A recent Mozilla telemetry graph measure that approximately half of all traffic in transit is now encrypted, a more than 10% jump from last December. And on October 14, Josh Aas, director of Internet Security Research Group and formerly Mozilla, confirmed on Twitter that the initiative had generated more than one million new active certificates over the past week, which now totals up to over 7.5 million. This drastic increase in SSL is similar to the appearance of free SSL certificate authorities, as Let’s Encrypt or services offered by Cloudflare, Amazon or WordPress.

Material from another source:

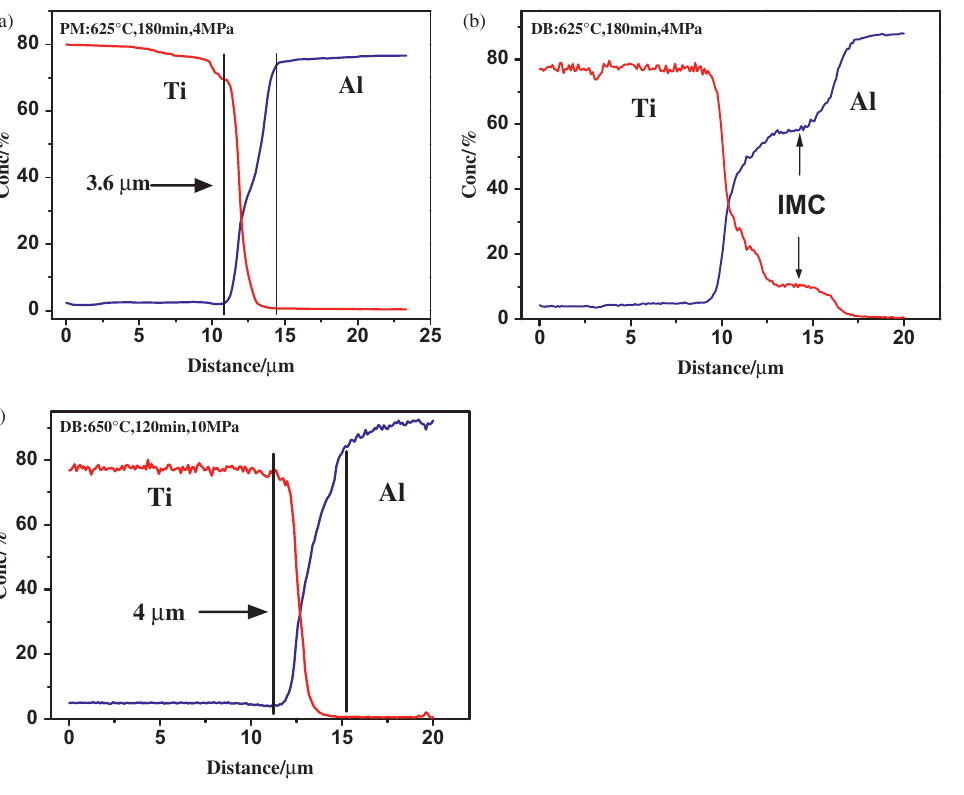
Figure 4: The elemental distributions at the interface region of Ti/Al bonds by different methods (a) P/M; (b) and (c) DB.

Let’s Encrypt, a non-profit effort that brings free SSL/TLS certificates to the web, was founded in December 2015. The initiative was founded by EFF, Mozilla, and the University of Michigan, and is sponsored by major companies Akamai, Cisco, Facebook, Chrome, the Internet Society and Mozilla. OVH joined the movement by becoming late 2015 as a platinum partner of the initiative. Free, Gandi and Gemalto also support the consortium. Since its launch, Let’s Encrypt has issued more than 5 million certificates in total, which was also 40% of internet traffic.

Let’s Encrypt provides the certificates free of charge through an automated process designed to cut through complexity and cost and allow more websites to accelerate the switch to HTTPS. Its ACME, or Automated Certificate Management Environment, is an open API that helps hosting providers and other users with creating, validating, installing and renewing certificates.

This rapid growth is a sign of the growing interest due to large-scale deployments from companies such as OVH, WordPress.com, Akamai, Shopify, Dreamhost, and Bitly. The organization’s goal for the entire web traffic to reach 100% HTTPS certificates means being able to help websites with the transition with transparency and ease-of-use.

The generalization of HTTPS is gaining support from major internet browser providers. Google Chrome has put its weight behind the announcement that Chrome will report unsafe sites that do not offer HTTPS beginning in January 2017. In addition, Google has committed to gradually promote the HTTPS sites and intends to flag unsecured connections.